I think anyone who advises potential investors should make it crystal clear that there is no “god-given” or natural law right to a positive cash flow in a real estate investment. Knowing that would help small and novice investors get along better with their prospective and actual tenants, and, as importantly, with themselves and their spouses or investment partners.
The idea that one can, by spending a tiny amount, end up owning a property worth hundreds of thousands without investing any further amount of one’s own money just isn’t very plausible.
I lived in Merced County in California at the height of the real estate bubble. Bay Area investors came in thinking they could put $5,000 down on a $400,000 property in an economically depressed area and get someone to pay $1,800 a month in rent.
Never worked, and I knew from day one it wouldn’t. People with that amount of money could afford to buy their own house and did.
Answer: You raise a good point, and I agree with you. Many years ago late night TV used to be filled with infomercials about how to “Get Rich Quick in Real Estate” by buying homes with “No Money Down!” What these gurus failed to explain was how much money it might cost to hold onto the properties after you buy them.
The no-money-down craze was popular when home prices were appreciating rapidly. The idea was that the rising home price would more than make up for any short-term negative cash flow you might have while holding the property.
But as we all know now, home prices don’t always go up. For the past six years home prices have dropped throughout the Puget Sound region. If you bought a home with no money down near the peak of the housing market, not only have you been losing money every month with negative rental income, but you have also lost the value of your home, so it’s a double whammy.
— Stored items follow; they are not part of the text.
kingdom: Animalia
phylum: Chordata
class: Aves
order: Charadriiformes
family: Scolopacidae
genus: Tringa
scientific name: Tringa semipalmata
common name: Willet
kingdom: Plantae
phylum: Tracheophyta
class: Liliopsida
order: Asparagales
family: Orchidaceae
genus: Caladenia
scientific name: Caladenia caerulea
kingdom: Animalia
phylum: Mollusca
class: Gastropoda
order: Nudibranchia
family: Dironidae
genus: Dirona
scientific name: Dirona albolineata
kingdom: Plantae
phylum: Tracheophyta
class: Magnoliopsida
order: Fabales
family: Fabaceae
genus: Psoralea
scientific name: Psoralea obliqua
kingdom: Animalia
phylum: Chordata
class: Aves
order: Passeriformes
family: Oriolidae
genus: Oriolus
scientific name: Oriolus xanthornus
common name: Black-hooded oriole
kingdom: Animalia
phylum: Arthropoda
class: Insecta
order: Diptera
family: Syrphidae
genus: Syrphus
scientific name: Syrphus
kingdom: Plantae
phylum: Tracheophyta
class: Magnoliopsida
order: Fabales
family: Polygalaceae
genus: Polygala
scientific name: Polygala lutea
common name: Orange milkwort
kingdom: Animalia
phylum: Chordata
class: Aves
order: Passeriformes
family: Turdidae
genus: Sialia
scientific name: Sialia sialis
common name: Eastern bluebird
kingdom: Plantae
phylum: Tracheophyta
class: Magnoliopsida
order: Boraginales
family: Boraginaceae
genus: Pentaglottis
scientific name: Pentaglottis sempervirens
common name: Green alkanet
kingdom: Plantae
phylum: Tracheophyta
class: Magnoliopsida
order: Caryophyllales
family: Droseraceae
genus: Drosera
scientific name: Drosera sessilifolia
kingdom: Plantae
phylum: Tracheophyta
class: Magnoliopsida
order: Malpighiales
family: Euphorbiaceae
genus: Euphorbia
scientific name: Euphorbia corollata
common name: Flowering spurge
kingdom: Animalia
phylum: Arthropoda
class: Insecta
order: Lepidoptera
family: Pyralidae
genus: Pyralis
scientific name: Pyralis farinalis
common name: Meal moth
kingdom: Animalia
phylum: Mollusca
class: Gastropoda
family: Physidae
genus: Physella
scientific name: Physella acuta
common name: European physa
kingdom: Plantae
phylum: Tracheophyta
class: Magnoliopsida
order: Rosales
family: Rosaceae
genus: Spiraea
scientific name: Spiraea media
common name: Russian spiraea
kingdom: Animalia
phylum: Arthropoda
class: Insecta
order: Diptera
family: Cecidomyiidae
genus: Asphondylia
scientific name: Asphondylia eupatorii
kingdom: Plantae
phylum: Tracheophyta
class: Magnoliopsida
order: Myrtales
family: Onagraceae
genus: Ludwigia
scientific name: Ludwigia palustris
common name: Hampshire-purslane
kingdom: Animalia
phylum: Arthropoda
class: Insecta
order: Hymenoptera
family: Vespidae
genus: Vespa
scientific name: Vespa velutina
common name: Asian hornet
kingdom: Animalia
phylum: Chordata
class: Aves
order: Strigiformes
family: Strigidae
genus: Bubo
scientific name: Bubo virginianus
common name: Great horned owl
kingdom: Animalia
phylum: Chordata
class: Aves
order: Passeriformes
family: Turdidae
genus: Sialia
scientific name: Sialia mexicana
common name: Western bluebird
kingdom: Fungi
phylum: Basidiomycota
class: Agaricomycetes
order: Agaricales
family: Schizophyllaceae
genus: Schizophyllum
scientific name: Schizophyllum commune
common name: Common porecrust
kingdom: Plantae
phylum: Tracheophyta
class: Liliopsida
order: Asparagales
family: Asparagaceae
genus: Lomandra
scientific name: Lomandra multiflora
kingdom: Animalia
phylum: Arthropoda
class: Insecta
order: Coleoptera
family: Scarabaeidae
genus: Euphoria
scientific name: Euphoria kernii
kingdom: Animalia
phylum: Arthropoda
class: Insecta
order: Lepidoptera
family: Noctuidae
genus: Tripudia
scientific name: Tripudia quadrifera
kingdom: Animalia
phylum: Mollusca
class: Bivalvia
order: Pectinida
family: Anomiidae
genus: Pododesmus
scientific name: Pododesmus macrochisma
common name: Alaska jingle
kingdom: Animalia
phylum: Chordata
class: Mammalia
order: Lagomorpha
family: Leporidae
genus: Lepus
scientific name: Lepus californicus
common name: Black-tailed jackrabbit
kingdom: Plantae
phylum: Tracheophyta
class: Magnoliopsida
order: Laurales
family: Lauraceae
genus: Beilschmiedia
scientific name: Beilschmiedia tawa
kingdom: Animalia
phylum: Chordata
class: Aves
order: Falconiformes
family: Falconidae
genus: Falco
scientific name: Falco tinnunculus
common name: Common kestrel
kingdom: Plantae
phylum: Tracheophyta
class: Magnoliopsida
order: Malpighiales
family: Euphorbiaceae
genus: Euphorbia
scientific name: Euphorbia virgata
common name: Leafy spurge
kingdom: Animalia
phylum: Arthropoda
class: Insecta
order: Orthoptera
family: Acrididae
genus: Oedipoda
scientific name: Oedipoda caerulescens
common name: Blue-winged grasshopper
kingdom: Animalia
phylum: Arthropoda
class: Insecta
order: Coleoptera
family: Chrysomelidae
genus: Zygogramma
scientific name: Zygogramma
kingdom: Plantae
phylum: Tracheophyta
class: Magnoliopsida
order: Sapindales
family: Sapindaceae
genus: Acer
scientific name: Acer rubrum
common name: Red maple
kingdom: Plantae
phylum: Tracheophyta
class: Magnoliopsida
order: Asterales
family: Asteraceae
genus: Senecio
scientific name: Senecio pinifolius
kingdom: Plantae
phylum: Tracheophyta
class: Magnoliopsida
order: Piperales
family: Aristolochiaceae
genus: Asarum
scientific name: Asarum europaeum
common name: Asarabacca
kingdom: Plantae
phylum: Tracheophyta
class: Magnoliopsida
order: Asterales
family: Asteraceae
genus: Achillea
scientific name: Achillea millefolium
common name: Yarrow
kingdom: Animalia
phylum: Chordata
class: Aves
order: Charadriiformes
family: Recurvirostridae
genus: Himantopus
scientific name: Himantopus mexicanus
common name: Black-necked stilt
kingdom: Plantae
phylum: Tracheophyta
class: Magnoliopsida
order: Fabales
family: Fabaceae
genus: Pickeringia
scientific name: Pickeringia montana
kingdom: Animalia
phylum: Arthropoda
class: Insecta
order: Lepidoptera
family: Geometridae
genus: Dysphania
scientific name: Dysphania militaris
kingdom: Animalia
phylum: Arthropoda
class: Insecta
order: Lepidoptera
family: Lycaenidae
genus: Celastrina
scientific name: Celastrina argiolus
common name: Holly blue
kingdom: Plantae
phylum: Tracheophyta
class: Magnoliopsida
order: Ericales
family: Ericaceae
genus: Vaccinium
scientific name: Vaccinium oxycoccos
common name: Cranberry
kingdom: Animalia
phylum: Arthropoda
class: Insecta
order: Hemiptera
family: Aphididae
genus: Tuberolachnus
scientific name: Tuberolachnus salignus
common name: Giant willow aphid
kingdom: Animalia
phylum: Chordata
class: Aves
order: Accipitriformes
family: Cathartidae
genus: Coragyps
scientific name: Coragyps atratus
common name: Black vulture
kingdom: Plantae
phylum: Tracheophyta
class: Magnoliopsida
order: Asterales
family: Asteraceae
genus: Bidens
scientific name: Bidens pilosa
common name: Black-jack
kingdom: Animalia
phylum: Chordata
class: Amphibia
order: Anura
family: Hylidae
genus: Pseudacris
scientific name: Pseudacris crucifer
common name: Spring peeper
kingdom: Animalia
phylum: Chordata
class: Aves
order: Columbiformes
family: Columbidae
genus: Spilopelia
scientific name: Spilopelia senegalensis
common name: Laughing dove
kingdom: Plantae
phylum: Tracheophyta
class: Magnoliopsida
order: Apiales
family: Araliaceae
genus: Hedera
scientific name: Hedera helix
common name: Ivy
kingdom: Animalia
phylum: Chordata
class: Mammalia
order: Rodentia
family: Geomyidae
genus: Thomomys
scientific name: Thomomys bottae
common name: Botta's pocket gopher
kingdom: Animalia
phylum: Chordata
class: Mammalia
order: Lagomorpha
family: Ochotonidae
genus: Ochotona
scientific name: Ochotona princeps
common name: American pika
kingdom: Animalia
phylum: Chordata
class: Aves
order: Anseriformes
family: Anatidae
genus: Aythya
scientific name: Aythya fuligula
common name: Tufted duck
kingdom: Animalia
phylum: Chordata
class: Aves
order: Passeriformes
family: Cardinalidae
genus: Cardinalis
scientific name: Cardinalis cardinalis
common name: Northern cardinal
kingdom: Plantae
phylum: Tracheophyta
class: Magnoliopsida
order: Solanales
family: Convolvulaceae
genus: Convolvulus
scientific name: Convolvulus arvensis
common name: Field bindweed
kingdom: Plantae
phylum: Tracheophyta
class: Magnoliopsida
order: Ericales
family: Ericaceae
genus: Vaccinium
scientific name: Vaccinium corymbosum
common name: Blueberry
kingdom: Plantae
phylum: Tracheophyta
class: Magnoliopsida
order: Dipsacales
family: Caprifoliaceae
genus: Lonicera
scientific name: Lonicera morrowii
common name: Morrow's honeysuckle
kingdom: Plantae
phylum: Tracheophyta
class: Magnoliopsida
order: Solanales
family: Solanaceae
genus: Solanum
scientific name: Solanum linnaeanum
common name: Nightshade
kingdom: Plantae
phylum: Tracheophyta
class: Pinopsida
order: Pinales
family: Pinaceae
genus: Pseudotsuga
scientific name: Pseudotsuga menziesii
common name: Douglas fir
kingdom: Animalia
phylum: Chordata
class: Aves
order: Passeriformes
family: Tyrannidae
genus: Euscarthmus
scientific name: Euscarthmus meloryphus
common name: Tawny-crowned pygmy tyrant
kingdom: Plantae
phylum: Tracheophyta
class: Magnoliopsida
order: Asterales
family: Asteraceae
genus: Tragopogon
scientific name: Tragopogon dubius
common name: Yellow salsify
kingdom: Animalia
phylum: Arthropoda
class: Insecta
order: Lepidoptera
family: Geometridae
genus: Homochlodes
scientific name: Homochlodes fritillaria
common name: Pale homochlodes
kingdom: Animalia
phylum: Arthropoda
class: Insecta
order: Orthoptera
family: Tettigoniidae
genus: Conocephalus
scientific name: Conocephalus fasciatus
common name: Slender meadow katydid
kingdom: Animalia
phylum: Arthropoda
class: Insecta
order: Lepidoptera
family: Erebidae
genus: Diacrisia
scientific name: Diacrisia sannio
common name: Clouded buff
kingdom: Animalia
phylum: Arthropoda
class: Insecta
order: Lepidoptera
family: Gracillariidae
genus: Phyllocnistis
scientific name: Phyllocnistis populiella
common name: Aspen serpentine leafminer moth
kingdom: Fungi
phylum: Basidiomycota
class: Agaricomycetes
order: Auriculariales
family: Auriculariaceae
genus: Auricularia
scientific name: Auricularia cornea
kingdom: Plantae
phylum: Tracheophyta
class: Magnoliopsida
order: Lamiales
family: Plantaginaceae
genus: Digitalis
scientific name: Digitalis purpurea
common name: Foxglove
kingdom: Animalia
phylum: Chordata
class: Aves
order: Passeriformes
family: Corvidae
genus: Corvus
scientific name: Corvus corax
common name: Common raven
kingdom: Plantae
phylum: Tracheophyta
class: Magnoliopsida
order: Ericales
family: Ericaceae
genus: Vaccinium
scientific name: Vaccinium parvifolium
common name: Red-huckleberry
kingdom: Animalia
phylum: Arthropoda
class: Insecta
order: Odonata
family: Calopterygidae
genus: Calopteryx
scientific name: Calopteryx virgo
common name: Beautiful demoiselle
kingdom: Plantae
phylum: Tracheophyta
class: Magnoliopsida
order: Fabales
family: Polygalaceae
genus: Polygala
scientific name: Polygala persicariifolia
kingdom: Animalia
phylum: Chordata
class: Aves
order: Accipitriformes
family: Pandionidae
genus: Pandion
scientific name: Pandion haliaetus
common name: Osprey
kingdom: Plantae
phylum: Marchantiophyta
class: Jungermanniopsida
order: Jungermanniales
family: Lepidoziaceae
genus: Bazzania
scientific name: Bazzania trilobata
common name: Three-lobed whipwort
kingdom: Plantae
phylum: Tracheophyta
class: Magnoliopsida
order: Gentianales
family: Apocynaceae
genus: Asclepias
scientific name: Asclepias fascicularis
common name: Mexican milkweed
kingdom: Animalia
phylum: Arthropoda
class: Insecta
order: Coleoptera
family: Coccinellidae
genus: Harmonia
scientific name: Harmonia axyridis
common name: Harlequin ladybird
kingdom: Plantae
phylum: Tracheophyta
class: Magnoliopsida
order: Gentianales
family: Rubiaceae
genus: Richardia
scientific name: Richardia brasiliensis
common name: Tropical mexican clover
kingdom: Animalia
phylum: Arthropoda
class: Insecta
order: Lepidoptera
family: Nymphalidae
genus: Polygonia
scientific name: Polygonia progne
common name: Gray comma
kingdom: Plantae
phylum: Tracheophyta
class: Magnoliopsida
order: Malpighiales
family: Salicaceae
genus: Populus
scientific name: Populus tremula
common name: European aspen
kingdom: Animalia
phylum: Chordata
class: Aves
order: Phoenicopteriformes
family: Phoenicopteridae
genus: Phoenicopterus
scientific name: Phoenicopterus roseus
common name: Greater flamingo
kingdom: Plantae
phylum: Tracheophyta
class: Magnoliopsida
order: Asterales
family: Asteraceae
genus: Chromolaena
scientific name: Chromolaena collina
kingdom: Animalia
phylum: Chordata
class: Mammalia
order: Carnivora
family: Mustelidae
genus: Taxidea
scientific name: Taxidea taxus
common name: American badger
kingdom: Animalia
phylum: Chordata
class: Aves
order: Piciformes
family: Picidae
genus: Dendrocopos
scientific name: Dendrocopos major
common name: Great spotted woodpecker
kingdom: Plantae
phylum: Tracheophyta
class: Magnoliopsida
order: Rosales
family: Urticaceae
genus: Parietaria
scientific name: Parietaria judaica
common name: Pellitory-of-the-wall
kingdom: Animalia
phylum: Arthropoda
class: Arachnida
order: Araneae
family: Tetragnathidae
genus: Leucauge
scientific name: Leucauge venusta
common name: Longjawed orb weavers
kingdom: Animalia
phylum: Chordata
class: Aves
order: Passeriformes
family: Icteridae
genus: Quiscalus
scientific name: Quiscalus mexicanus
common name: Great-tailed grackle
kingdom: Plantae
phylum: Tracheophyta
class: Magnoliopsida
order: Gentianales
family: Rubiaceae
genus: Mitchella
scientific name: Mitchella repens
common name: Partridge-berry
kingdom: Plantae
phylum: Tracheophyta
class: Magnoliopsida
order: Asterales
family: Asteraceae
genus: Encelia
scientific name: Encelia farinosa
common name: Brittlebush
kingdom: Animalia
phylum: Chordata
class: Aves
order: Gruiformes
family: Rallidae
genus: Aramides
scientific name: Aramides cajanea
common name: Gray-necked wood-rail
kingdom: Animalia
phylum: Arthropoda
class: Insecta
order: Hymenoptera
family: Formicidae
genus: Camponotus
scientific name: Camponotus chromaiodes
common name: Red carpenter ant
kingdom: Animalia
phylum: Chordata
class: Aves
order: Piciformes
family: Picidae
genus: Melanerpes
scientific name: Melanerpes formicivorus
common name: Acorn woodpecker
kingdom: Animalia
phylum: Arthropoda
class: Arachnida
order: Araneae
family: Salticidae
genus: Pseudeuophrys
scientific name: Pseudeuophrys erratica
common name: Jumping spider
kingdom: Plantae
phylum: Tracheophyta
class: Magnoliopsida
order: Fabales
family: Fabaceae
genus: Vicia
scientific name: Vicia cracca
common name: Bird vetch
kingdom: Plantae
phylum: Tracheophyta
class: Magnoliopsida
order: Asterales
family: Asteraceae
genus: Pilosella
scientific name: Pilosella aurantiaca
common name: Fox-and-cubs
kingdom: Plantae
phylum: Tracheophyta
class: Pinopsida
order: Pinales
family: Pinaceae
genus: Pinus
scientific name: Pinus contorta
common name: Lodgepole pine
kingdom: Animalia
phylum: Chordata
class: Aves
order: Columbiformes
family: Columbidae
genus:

As you mentioned in your letter, it is virtually impossible to buy a home and rent it with a positive cash flow without making a down payment of at least 20 percent.
Buying a home with no money down is relatively easy in a weak housing market because many homeowners have very little or negative equity (owe more than their home is worth). All you are doing is taking over their financial problem.
It makes no sense in today’s real estate market to buy a rental house with a negative cash flow because we have no idea how long it will take before home prices start to appreciate at a reasonable rate.
It is possible to buy a fixer house and create “forced appreciation” by making repairs and improvements to increase its resale value. But that does not necessarily increase its rental value enough to generate a positive cash flow.
That’s why most fixer investors quickly flip the house to sell for a profit rather than trying to hold it as a long-term rental property investment.
Before you consider buying a rental property, make sure you do a rental survey of the area to find out the current rental rate for similar properties. This is easy to do by searching Craigslist and other online rental ad websites.
If you find that 3-bedroom, 2-bath homes in your neighborhood are renting for an average of $1,800 per month, don’t expect to be able to get $2,300 per month for your house just because that’s how much you need to pay your mortgage.
This is a fairly strong rental market for landlords, but you must be competitive. The best quality tenants are smart enough to search for the best deals. If you are able to rent your house for an above-market rate, you are likely end up with poor quality tenants who can’t qualify for the more affordable rentals and have no other choice.
That’s not the kind of tenants you want to attract.